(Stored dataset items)
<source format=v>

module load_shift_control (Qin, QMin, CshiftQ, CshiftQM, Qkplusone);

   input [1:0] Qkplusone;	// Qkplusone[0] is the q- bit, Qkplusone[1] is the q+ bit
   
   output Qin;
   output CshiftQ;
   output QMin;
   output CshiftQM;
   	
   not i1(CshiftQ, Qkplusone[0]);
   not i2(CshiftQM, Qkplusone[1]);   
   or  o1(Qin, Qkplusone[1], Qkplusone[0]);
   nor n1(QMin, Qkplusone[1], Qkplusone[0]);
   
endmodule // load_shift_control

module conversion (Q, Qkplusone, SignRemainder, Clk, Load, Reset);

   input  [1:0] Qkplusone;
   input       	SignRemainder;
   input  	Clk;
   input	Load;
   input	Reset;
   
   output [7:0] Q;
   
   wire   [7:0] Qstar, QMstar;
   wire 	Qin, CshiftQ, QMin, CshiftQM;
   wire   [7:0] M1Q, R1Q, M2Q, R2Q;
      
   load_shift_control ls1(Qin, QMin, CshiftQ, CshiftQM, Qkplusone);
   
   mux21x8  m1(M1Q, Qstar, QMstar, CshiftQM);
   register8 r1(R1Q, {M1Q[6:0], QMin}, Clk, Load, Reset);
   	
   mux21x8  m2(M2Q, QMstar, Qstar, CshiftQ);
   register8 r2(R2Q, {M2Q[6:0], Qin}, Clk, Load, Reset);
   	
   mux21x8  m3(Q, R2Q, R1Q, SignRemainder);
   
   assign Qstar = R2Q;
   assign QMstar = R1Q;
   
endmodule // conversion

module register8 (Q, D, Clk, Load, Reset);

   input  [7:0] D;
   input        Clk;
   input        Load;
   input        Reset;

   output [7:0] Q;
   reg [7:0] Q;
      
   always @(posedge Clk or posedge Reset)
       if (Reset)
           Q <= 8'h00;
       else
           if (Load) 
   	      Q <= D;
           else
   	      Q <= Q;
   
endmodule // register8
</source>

---

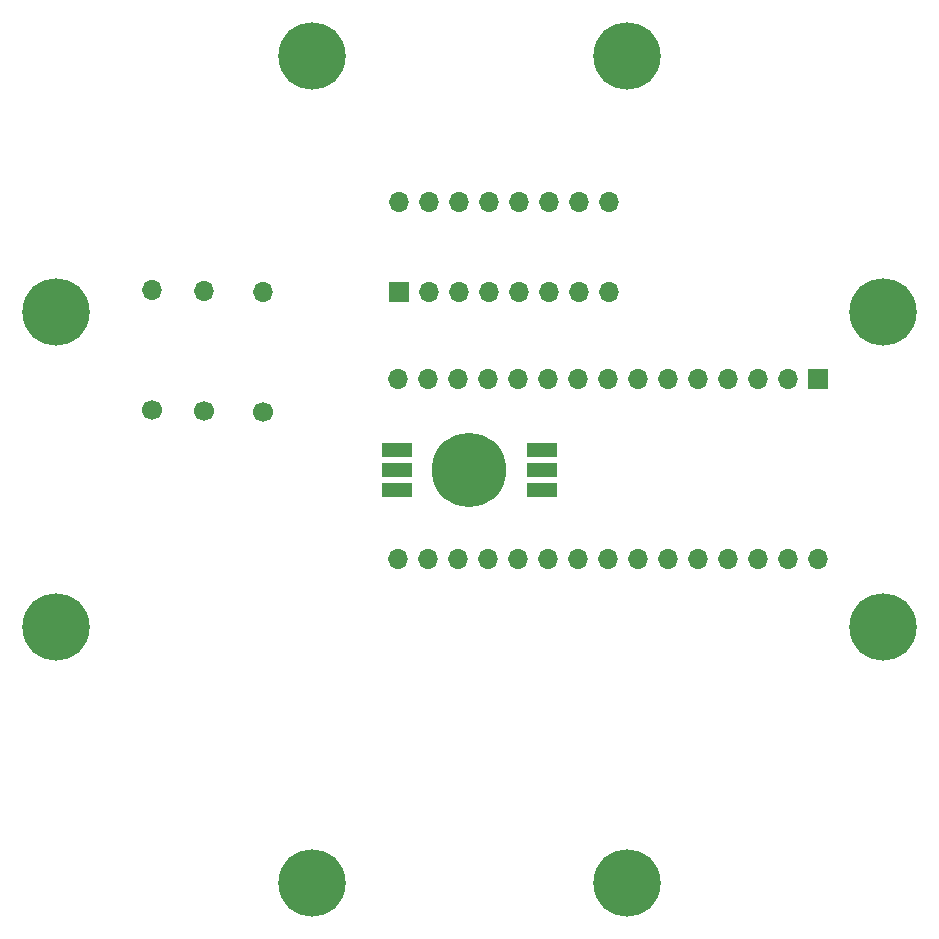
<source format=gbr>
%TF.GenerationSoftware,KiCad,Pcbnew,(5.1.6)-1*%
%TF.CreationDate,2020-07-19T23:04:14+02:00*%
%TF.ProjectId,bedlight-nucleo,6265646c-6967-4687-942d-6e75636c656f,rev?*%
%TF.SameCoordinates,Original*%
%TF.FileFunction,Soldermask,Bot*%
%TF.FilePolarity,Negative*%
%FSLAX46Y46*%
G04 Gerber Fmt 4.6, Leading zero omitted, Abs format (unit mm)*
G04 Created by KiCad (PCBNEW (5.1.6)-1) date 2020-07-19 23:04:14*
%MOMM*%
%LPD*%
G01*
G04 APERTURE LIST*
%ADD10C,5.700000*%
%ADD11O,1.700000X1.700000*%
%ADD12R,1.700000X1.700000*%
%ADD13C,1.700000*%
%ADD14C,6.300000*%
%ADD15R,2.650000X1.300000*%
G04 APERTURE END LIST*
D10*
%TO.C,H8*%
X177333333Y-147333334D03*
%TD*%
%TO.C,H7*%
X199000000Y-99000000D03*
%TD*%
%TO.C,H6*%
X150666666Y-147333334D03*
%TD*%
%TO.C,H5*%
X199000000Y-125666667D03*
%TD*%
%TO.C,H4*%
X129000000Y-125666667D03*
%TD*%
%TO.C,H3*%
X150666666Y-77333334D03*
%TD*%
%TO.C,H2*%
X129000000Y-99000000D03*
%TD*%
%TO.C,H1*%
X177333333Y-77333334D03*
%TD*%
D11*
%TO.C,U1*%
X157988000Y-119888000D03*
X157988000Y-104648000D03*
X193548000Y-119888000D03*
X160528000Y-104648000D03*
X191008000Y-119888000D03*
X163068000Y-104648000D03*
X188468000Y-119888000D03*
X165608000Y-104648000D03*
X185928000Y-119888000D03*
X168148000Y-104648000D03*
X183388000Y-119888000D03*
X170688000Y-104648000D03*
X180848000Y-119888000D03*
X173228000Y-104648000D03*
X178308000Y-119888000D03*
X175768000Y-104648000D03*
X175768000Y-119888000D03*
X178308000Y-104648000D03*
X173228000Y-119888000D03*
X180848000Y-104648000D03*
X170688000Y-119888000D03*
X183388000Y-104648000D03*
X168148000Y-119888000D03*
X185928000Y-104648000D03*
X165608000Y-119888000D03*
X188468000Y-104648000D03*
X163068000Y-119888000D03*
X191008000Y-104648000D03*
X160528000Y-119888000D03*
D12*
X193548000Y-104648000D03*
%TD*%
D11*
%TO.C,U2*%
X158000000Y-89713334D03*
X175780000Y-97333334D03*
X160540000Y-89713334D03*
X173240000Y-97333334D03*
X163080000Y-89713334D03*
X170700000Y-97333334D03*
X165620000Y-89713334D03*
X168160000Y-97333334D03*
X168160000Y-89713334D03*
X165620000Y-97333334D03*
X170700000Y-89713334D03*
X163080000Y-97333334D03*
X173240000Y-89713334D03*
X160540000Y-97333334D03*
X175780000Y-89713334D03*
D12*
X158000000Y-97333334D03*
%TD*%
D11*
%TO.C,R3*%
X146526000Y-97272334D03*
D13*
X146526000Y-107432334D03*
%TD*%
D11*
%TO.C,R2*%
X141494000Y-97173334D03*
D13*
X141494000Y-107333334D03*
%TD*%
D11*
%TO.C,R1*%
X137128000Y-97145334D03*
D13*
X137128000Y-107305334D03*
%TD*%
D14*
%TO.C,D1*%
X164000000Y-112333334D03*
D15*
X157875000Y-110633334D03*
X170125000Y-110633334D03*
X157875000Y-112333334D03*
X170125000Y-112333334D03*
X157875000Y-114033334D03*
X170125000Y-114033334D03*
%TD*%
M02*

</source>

...

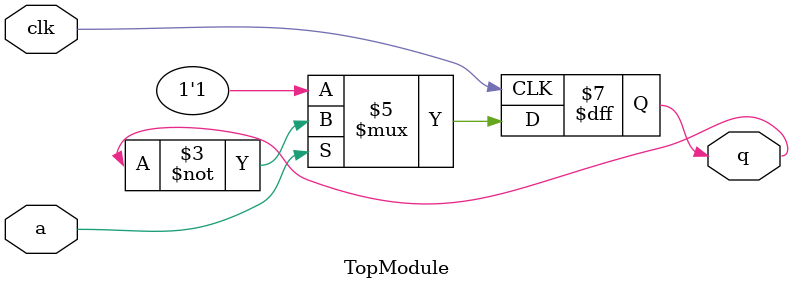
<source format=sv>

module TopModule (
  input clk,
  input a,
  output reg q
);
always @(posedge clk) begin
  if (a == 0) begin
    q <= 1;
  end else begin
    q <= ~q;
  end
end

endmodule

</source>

** Exercise **
For each line above that includes "Reset", make a copy.

** Expected answer **
module conversion (Q, Qkplusone, SignRemainder, Clk, Load, Reset);
   input	Reset;
   register8 r1(R1Q, {M1Q[6:0], QMin}, Clk, Load, Reset);
   register8 r2(R2Q, {M2Q[6:0], Qin}, Clk, Load, Reset);
module register8 (Q, D, Clk, Load, Reset);
   input        Reset;
   always @(posedge Clk or posedge Reset)
       if (Reset)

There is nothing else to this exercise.